“Retroactive extension of the biodiesel tax credit through Dec. 31, 2011, represents a significant legislative achievement on a key ASA priority,” said Alan Kemper, American Soybean Association (ASA) President and soybean farmer from Lafayette, Ind. With the biodiesel tax credit defunct for 349 days along with the resulting loss of some 40,000 jobs, “soybean farmers greatly appreciate the work of Congress and the (Obama) Administration to get this legislation passed before the end of the year.”

In a statement, the ASA claims the $1 per-gallon biodiesel tax incentive “is structured in a manner that makes biodiesel more competitive with petroleum diesel fuel in the market place. Absent the tax incentive, biodiesel is more expensive than conventional diesel fuel.”

2010 biodiesel production decreased over 35 percent from 2009 levels. Further “the biodiesel tax credit has a direct impact on jobs and is critical to supporting the biodiesel industry, a major market for U.S. soybean oil and a key factor in supporting domestic soybean prices” recently.

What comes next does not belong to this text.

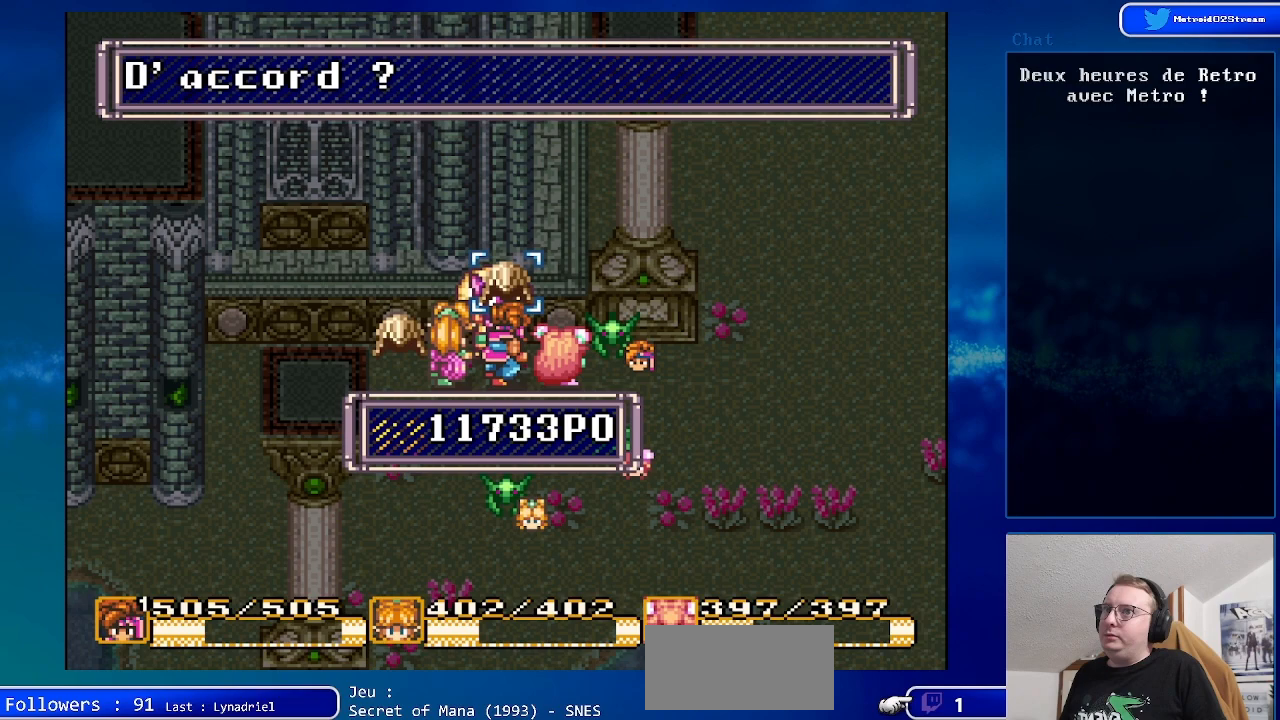
{"buttons": [], "events": [[233, "A", "down"], [367, "A", "up"]]}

“It’s been a long process and ASA has worked tirelessly since the tax credit’s expiration to get it reinstated,” Kemper said. “ASA farmer-leaders have met with members of Congress on numerous occasions, supported by ASA members, the National Biodiesel Board, and supporters who have responded … by calling and emailing their representatives in an effort to get a retroactive extension of the biodiesel tax credit passed.”

There is little fence-straddling regarding the legislation. Calling the tax bill “fundamentally unjust,” Kate McMahon of Friends of the Earth charged Congress had “slipped a wasteful $6 billion giveaway to the dirty corn ethanol industry into this bill.

“An unprecedented coalition of taxpayer, libertarian, environmental, humanitarian, industry, agricultural, faith and progressive advocates united to oppose the extension of corn ethanol subsidies, but Congress lavished this gift on the corn ethanol industry anyway. This wasted money will line the pockets of polluting corporations while American families can barely afford to put food on the table.”

Unsurprisingly, the National Corn Growers Association (NCGA) – which has long said extension of the ethanol blender’s credit and estate tax reform was at the top of its agenda — was unmoved by environmentalists’ arguments. Failure to renew the tax breaks “would have done much to harm our nation’s rural economy and the future of America’s farms,” said Bart Schott, NCGA president and North Dakota corn farmer.

“The estate tax reform will allow greater flexibility when planning for the future and farmers won’t have to worry about losing their land to pay an inheritance tax,” Schott said. “Farmers now have a better ability to pass their land onto the next generation and we can keep America’s farms in our families.”